*** Opening Selected extract ***

Over 20,000 participants in activities at the LGBTI Centre in its first year

The Barcelona LGBTI Centre has organised 503 activities in just one year, with 20,565 people taking part. The centre offers a range of services specialising in sexual, affective and gender diversity, and has provided support for 309 people in its first year. It is also a pioneering facility in the implementation of a personalised support programme for trans people.

09/01/2020 18:44 h

Ajuntament de Barcelona

Since it opened on 19 January 2019, there has been no let-up in activity at the Barcelona LGBTI Centre. The in-house programme, consisting of various cycles, offered 61 different activities, representing 12.5% of the ceremonies and events held there. For their part, resident entities at the centre organised 42% of the activities at the centre, with the other 45.5% promoted by fifty entities, social collectives and community projects based elsewhere, making this a facility which is open to the city’s entire LGBTI movement.

*** Closing Selected extract ***
*** Opening Entries shown ***

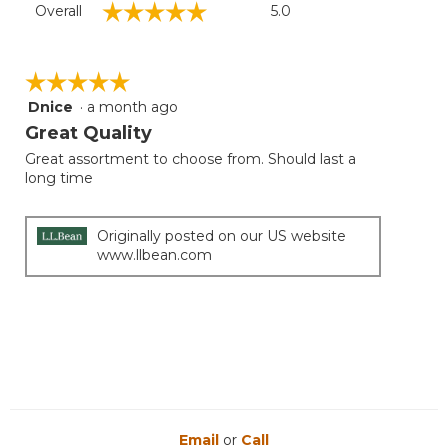
☆☆☆☆☆
☆☆☆☆☆
Overall
5.0
average
rating
value
is
☆☆☆☆☆
☆☆☆☆☆
5
Dnice
·
a month ago
5
of
out
Great Quality
5.
of
Great assortment to choose from. Should last a
5
long time
stars.
Originally posted on our US website
www.llbean.com
Email
or
Call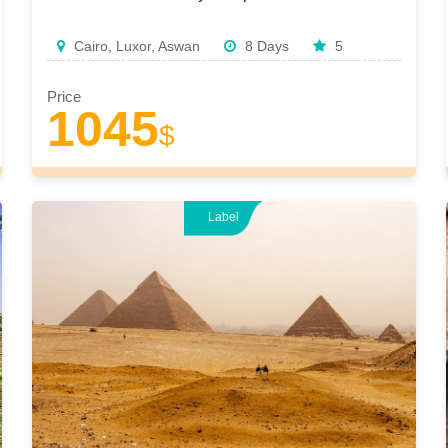
Cairo, Luxor, Aswan
8 Days
5
Price
1045
$
Label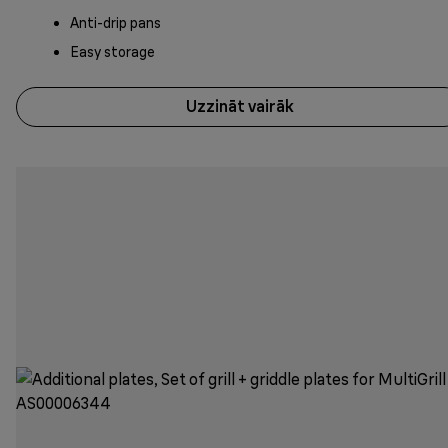
Anti-drip pans
Easy storage
Uzzināt vairāk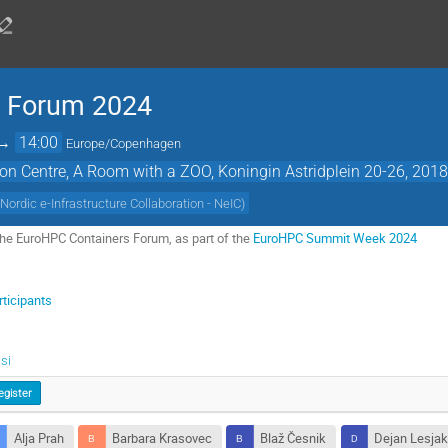
s Forum 2024
→
14:00
Europe/Copenhagen
on Centre, A Room with a ZOO, Koningin Astridplein 20-26, 201
(
Nordic e-Infrastructure Collaboration - NeIC
)
he EuroHPC Containers Forum, as part of the
EuroHPC Summit Week 2024
ticipants
si
egister
Alja Prah
Barbara Krasovec
Blaž Česnik
Dejan Lesja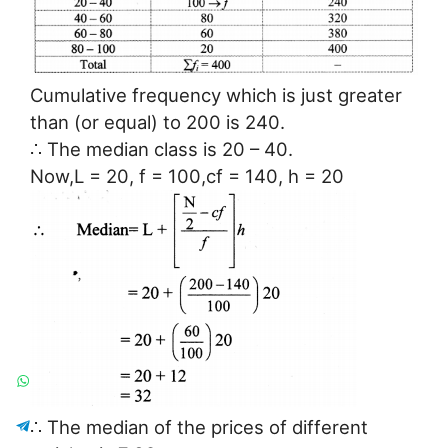
Cumulative frequency which is just greater
than (or equal) to 200 is 240.
∴ The median class is 20 – 40.
Now,L = 20, f = 100,cf = 140, h = 20
∴ The median of the prices of different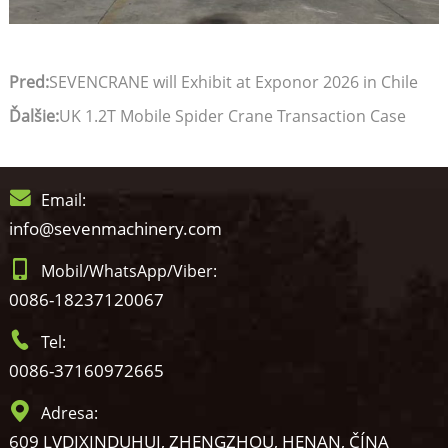
Pred:
SEVENCRANE will Exhibit at Exponor 2026 in Chile
Ďalšie:
UK 1.2T Mobile Spider Crane Transaction Case
Email:
info@sevenmachinery.com
Mobil/WhatsApp/Viber:
0086-18237120067
Tel:
0086-37160972665
Adresa:
609 LVDIXINDUHUI, ZHENGZHOU, HENAN, ČÍNA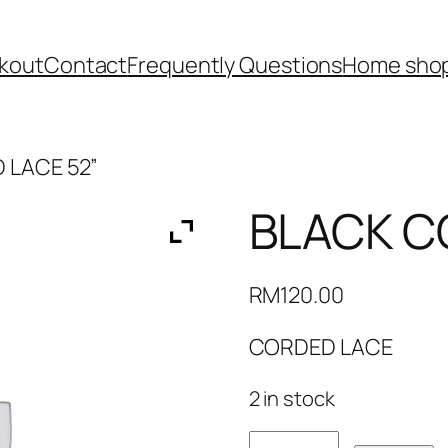
kout
Contact
Frequently Questions
Home shop
 LACE 52”
BLACK C
RM
120.00
CORDED LACE
2 in stock
BLACK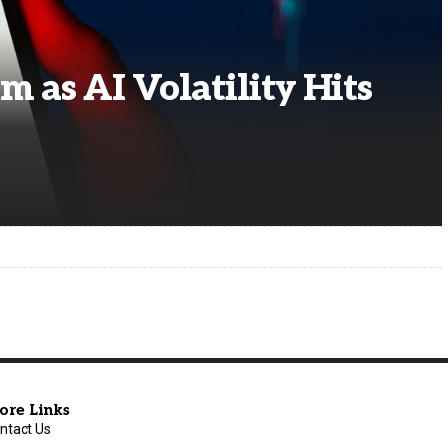
m as AI Volatility Hits
ore Links
ntact Us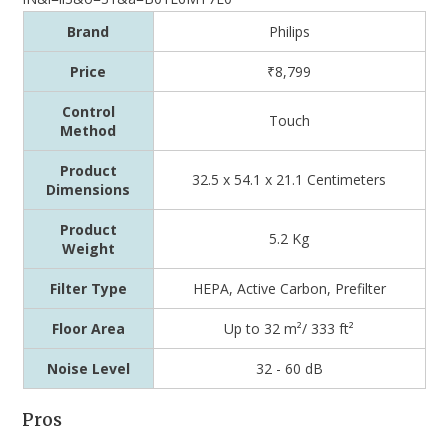
Brand
Philips
Price
₹8,799
Control
Touch
Method
Product
32.5 x 54.1 x 21.1 Centimeters
Dimensions
Product
5.2 Kg
Weight
Filter Type
HEPA, Active Carbon, Prefilter
Floor Area
Up to 32 m²/ 333 ft²
Noise Level
32 - 60 dB
Pros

*** Closing Entries shown ***

## Work order A
In the LGBTI Centre report, change "let-up" to "pause" and write out everything from "Since it opened" down to "entire LGBTI movement." with that change.
## Work order B
Translate this sentence from the LGBTI Centre report into Spanish: "It is also a pioneering facility in the implementation of a personalised support programme for trans people."
## Work order C
According to the LGBTI Centre report, on what date did the Barcelona LGBTI Centre open?

## Exercise result A
Since it opened on 19 January 2019, there has been no pause in activity at the Barcelona LGBTI Centre. The in-house programme, consisting of various cycles, offered 61 different activities, representing 12.5% of the ceremonies and events held there. For their part, resident entities at the centre organised 42% of the activities at the centre, with the other 45.5% promoted by fifty entities, social collectives and community projects based elsewhere, making this a facility which is open to the city’s entire LGBTI movement.

## Exercise result B
También es un equipamiento pionero en la implementación de un programa de acompañamiento personalizado para personas trans.

## Exercise result C
19 January 2019